Il en a décrit les contours dans un livre-programme, L’École de demain (2016), élaboré sous l’égide du très libéral Institut Montaigne. Dans ce mince ouvrage, où se mêlent grandes déclarations, citations décoratives, novlangue managériale, futurologie bon marché et scientisme béat, J.M. Blanquer dit assez nettement de quelle École il rêve : une École à la carte, pensée sur le modèle de l’entreprise.

Vers l’école-entreprise

Il s’agit d’abord de défaire les cadres nationaux, au nom de la « liberté », de « l’autonomie », de la « souplesse ». La manière dont a été traitée, en cette rentrée, la question des rythmes scolaires (laissés à la libre appréciation « des acteurs locaux ») n’est qu’une préfiguration, encore modeste, de cette différenciation des établissements. Le but est d’aller vers des établissements « plus personnalisé[s] et plus flexible[s] dans [leur] gestion », capables de déterminer plus librement horaires, contenus et pratiques pédagogiques. Tant pis pour l’égalité républicaine sur tout le territoire.

Dans chaque établissement, pensé comme une unité « autonome », ayant ses propres normes, le chef d’établissement jouira de pouvoirs accrus. Il deviendra « un véritable responsable, à la tête d’une équipe rapprochée ». Comme un chef d’entreprise, il pourra pratiquer le « recrutement sur profil ». En effet, dans le « modèle Blanquer », les concours de l’enseignement ne devraient plus conférer qu’une simple « habilitation à enseigner, le recrutement étant de la responsabilité des chefs d’établissement qui publieraient des appels à candidature afin de pourvoir les besoins » qu’ils auront eux-mêmes identifiés. Le ministre n’exclut d’ailleurs pas que ce recrutement se fasse sur des contrats de droit privé.

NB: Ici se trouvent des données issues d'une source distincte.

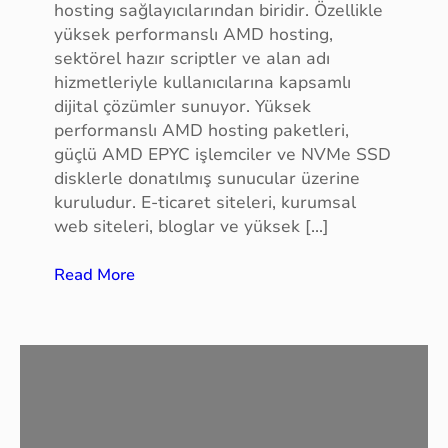
hosting sağlayıcılarından biridir. Özellikle
t
yüksek performanslı AMD hosting,
a
sektörel hazır scriptler ve alan adı
a
hizmetleriyle kullanıcılarına kapsamlı
n
dijital çözümler sunuyor. Yüksek
k
performanslı AMD hosting paketleri,
a
güçlü AMD EPYC işlemciler ve NVMe SSD
r
disklerle donatılmış sunucular üzerine
a
kuruludur. E-ticaret siteleri, kurumsal
web siteleri, bloglar ve yüksek […]
:
Read More
S
e
k
t
ö
r
e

Établissements et enseignants seront évalués en continu, grâce à un système d’ « indicateurs permettant de mesurer les performances ». L’Inspection sera mobilisée en vue de cette évaluation : réformée, elle sera orientée – comme dans l’entreprise – « vers un travail d’audit ».

Pour motiver les troupes, on introduira, dans le salaire des enseignants, « une part de rémunération variable, fondée sur l’atteinte d’objectifs individuels et collectifs ». Naturellement, les liens entre École et entreprise seront renforcés, notamment grâce à la désignation, par les organisations professionnelles, de « conseillers économiques pour l’École dédiés au rapprochement du système éducatif et de son environnement économique ». La nomination récente de Jean-Marc Huart, grand ami du Medef, au poste de Dégesco devrait faciliter ce mouvement.

Enfin, on pourrait assister à une privatisation rampante d’une partie du service public d’enseignement. Interrogé par l’association SOS Éducation (classée très à droite et proche du mouvement Sens commun) sur la possibilité qu’émerge « une offre scolaire autonome, sur le modèle des écoles à charte », le ministre se disait en effet ainsi prêt à aller «  vers des logiques de délégation », et envisageait sereinement le développement d’établissements à « statut associatif ».

Refuser le traitement de choc

Liquider le cadre national, casser et différencier les statuts, évaluer à tout-va, instaurer la concurrence des établissements et le mercato des enseignants, précariser les équipes, passer enfin à l’école-entreprise : J.M. Blanquer synthétise et assume tous les rêves des réformateurs néolibéraux. Ses recettes ne sont pas nouvelles : elles ont été appliquées, depuis plus de vingt ans, à divers services publics (hôpital, université) avec les reculs que l’on sait. Jamais un ministre de l’Éducation Nationale ne s’était donné une telle feuille de route ni promis un traitement aussi radical. C’est pourquoi il faut, au plus vite, obliger M. Blanquer à revoir sa copie.